La idea de que no existe el libre albedrío genera mucho rechazo. Nadie quiere reconocer que no tiene ningún control sobre su vida1 y muchas religiones tienen el libre albedrío como elemento central de su mitología2. No es sorprendente pues que haya mucha gente que defiende que somos agentes libres. Por ejemplo, recientemente se está argumentando en contra del experimento de Libet mencionado en el post anterior. Aparte, hay muchas corrientes de pensamiento defendiendo el libre albedrío. Sin ser exhaustivo, éstas son algunas de las principales, acompañadas de mi crítica a sus argumentos.
Por un lado tenemos a los cuánticos. Eminentes científicos como Roger Penrose, Rupert Sheldrake o John Eccles afirman que el cerebro tiene componentes (e.g. microtúbulos) con comportamiento cuántico y que el libre albedrío puede esconderse ahí. La crítica aquí es sencilla. Por un lado, el consenso científico actual es que no existe ningún componente del sistema nervioso que muestre un “comportamiento cuántico”. Por otro lado, ¿cómo puede ser el azar el sustento del libre albedrío? ¿Cómo puede haber un agente que “elige” si todo es determinismo con unas infinitesimales trazas de azar?
Por otro lado, tenemos a los emergentistas como Mario Bunge. Para ellos, la conciencia, el libre albedrío, y otras muchas propiedades del mundo “emergen” de los niveles inferiores (neurología, biología, química, física). Podríamos aceptar este emergentismo si fuera epistemológico (el azar del lanzamiento de una moneda es epistemológico, pero ontológicamente, es un evento determinista), y de hecho, para muchos lo es. Pero para Bunge, el libre albedrío es una propiedad que no se encuentra en los componentes inferiores. Esta postura peca de un apriorismo: NO querer definir el libre albedrío en términos más simples y por tanto, negar que sea posible. Una actitud de negacionismo holista3, maravillada por lo mágica que es la libertad4.

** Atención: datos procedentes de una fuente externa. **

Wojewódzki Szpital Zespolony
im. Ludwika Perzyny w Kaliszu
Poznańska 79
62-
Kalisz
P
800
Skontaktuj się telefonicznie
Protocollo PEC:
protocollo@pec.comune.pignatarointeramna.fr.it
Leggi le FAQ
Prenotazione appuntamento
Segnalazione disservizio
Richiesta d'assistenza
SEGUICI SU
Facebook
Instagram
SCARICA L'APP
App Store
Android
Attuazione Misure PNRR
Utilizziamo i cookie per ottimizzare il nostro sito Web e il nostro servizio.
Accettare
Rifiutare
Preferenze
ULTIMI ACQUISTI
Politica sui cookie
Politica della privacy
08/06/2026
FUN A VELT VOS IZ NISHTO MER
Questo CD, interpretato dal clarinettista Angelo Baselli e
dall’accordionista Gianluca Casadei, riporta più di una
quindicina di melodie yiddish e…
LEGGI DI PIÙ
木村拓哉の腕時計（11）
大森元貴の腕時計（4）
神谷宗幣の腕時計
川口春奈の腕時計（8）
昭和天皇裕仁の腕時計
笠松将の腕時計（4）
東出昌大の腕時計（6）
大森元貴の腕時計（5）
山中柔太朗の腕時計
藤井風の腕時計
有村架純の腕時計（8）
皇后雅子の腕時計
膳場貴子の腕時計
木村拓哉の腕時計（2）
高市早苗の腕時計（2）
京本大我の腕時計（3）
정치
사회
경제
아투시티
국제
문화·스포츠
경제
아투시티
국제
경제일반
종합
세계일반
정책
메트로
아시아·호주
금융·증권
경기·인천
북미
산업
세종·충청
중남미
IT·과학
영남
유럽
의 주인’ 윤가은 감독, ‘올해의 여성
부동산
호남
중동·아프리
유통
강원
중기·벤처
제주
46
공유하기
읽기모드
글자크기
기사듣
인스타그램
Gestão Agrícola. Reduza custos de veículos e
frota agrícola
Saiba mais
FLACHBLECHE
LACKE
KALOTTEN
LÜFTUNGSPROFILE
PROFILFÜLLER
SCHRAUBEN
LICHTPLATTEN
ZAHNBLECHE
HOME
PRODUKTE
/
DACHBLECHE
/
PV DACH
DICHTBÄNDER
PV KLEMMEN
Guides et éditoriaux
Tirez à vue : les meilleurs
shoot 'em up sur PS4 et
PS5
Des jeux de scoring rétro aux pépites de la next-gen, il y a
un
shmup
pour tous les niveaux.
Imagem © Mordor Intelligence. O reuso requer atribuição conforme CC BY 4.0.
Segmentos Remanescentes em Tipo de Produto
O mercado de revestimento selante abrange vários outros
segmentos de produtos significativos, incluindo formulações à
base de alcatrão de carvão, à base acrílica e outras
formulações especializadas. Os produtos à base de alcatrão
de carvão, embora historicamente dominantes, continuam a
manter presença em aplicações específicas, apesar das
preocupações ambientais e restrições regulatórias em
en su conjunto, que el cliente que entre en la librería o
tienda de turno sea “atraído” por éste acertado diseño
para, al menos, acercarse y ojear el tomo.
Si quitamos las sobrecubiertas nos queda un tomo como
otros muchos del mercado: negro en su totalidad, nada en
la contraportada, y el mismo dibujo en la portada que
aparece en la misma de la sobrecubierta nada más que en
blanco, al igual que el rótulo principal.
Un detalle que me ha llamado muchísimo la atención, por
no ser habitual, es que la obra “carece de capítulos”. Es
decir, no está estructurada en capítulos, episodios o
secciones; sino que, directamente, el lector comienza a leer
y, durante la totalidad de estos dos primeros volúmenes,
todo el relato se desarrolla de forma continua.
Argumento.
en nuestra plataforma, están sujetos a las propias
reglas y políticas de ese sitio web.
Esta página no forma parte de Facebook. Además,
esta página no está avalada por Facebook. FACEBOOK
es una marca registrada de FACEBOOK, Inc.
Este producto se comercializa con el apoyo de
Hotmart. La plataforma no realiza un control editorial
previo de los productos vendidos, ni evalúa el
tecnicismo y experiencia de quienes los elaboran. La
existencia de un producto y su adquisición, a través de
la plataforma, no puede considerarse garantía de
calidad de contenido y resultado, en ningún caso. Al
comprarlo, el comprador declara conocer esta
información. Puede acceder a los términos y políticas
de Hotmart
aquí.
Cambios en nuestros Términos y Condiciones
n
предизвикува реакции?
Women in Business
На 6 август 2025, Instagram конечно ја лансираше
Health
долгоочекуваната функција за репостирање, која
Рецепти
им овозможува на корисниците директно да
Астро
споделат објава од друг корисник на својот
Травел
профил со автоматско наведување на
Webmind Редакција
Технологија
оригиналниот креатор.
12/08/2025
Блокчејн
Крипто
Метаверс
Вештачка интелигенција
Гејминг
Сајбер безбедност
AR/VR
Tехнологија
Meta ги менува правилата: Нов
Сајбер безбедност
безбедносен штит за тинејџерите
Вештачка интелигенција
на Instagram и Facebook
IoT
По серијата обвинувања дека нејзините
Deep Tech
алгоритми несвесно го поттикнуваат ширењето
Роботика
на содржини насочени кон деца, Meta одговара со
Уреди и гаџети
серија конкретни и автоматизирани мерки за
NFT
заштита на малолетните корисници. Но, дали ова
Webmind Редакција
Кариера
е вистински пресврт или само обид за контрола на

Finalmente, tenemos a los compatibilistas. Estos no niegan que el universo sea determinista, pero dicen que esto no es incompatible con el libre albedrío. Básicamente lo que hacen es jugar al fútbol moviendo la portería de sitio. Cambian la definición de qué es el libre albedrío y hacen carambolas dialécticas para salvar la cara y decir que el libre albedrío existe. Afirman que los humanos somos libres porque tomamos decisiones en función de nuestras motivaciones. Y, citando a Schopenhauer, “el hombre puede hacer lo que quiera, pero no puede querer lo que quiera”. El problema es que esto es un libre albedrío epistemológico, y no ontológico. Si programamos un robot con unas motivaciones que le lleven a limpiar nuestra casa, para los compatibilistas, el robot sería libre. Aunque dudo que lo reconocieran.
Por todo esto, la defensa del libre albedrío no parece ser tan firme como debería de ser, siendo un elemento clave de nuestra cultura. Pero si la libertad es sólo una ilusión, ¿dónde queda la responsabilidad? Lo veremos en el próximo post.
Este es el cuarto post en la serie El libre albedrío. Posts anteriores:
Libertad y diccionarios circulares. El libre albedrío I
Ontología, epistemología, determinismo y otras palabras largas. El libre albedrío II
La ilusión del libre albedrío. El libre albedrío III
Y de hecho, los locus de control externo pueden derivar en depresión.
Al mismo tiempo que afirman que su Dios es omnisciente. Pero bueno, este es otro cantar.
Una analogía de por qué este argumento no es válido podría ser la temperatura. Bunge podría decir que los cuerpos tienen temperatura, y que ésta es una propiedad emergente de la materia que no se encuentra en sus componentes, los átomos, ya que no se puede decir que un átomo esté a 35 grados. El problema está en negarse a definir la temperatura de manera científica. La temperatura ES la cantidad de movimiento que tienen las moléculas que componen una sustancia. El número que nos indica el termómetro sólo es una aproximación de esta cantidad de movimiento con respecto a una referencia (el agua, al congelarse y al convertirse en vapor). Por tanto, la temperatura sólo es una propiedad emergente no reducible a sus componentes si nos negamos a definirla científicamente.